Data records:
########################################
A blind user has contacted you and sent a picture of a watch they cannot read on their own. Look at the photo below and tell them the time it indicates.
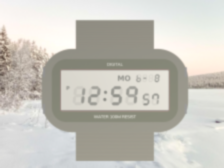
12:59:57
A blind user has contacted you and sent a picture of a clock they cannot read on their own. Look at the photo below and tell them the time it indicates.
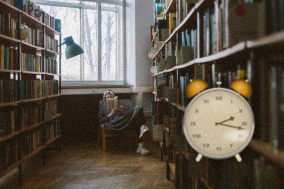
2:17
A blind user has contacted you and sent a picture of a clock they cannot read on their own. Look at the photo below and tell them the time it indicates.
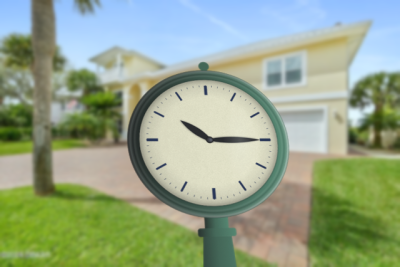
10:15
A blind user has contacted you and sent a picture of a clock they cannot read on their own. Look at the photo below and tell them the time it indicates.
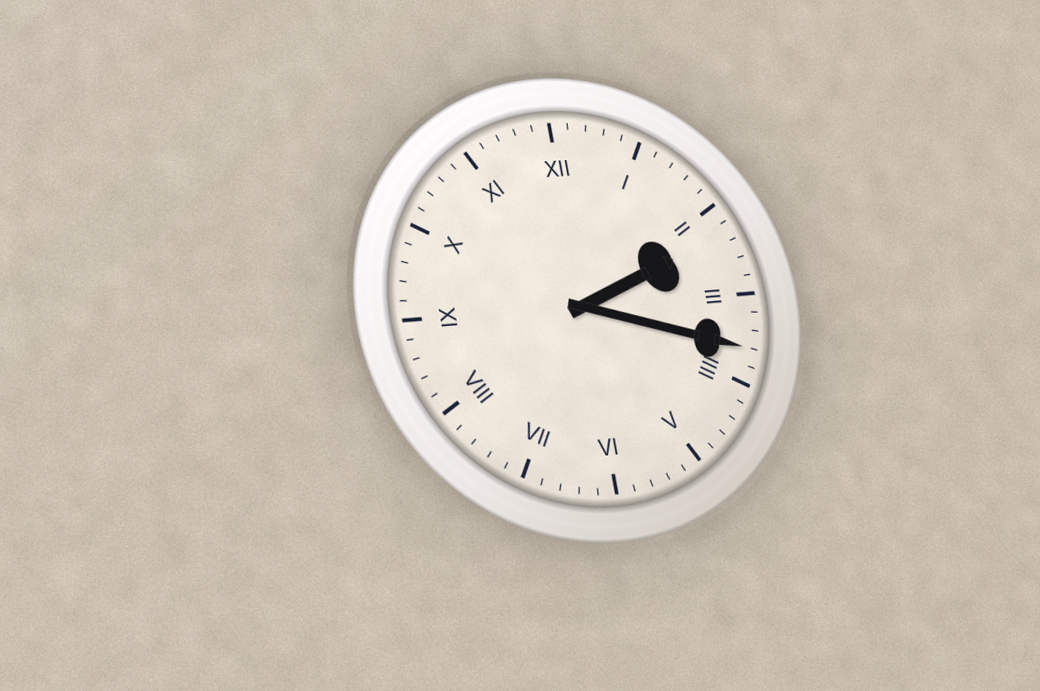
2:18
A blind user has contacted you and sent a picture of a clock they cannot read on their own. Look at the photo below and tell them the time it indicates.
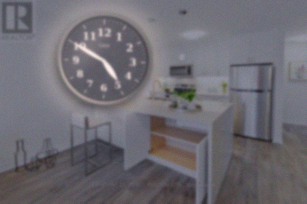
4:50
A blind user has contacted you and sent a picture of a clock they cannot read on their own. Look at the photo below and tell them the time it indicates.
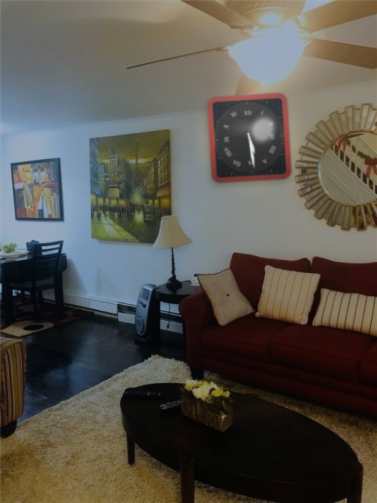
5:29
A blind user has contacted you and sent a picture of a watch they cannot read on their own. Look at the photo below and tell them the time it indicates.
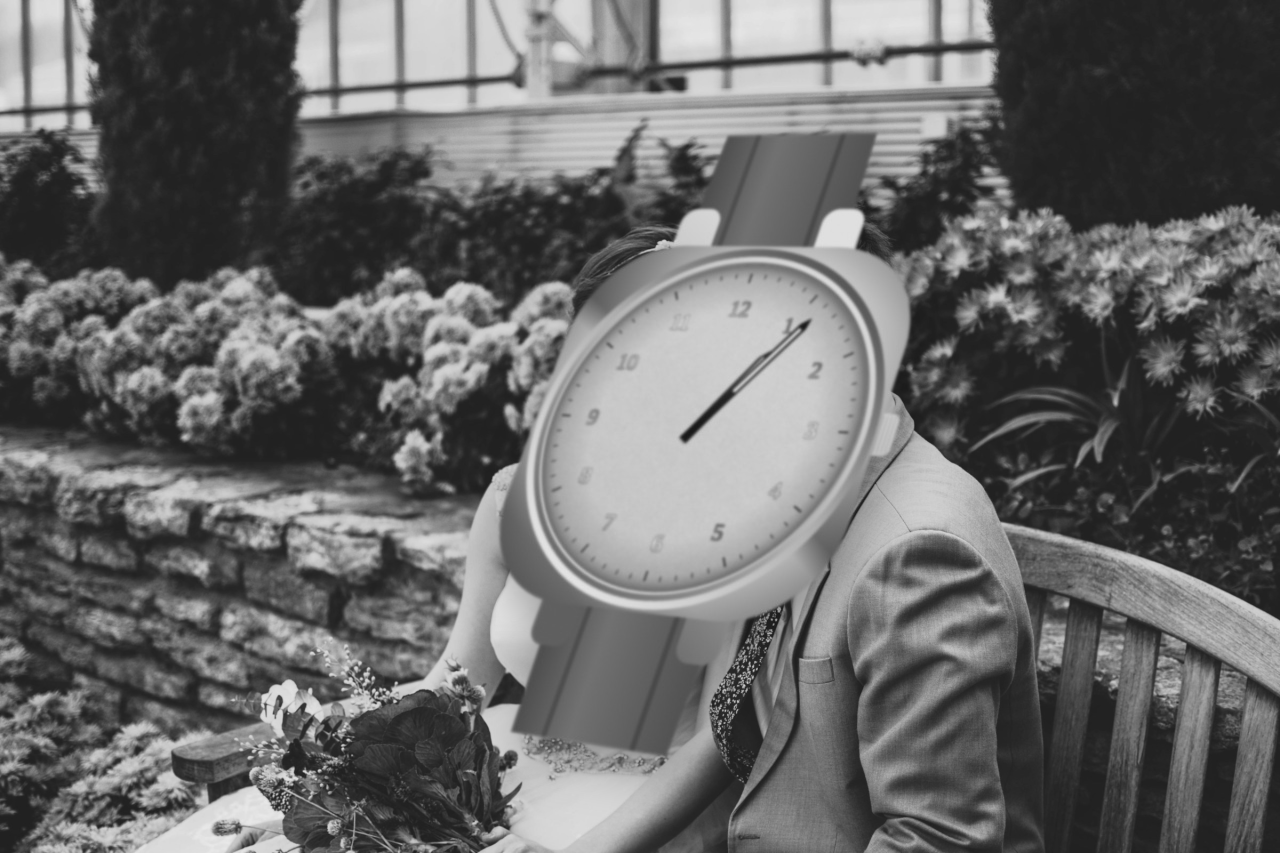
########################################
Short exercise>
Reproduce every row above word for word, leaving out the pictures.

Response>
A blind user has contacted you and sent a picture of a watch they cannot read on their own. Look at the photo below and tell them the time it indicates.
12:59:57
A blind user has contacted you and sent a picture of a clock they cannot read on their own. Look at the photo below and tell them the time it indicates.
2:17
A blind user has contacted you and sent a picture of a clock they cannot read on their own. Look at the photo below and tell them the time it indicates.
10:15
A blind user has contacted you and sent a picture of a clock they cannot read on their own. Look at the photo below and tell them the time it indicates.
2:18
A blind user has contacted you and sent a picture of a clock they cannot read on their own. Look at the photo below and tell them the time it indicates.
4:50
A blind user has contacted you and sent a picture of a clock they cannot read on their own. Look at the photo below and tell them the time it indicates.
5:29
A blind user has contacted you and sent a picture of a watch they cannot read on their own. Look at the photo below and tell them the time it indicates.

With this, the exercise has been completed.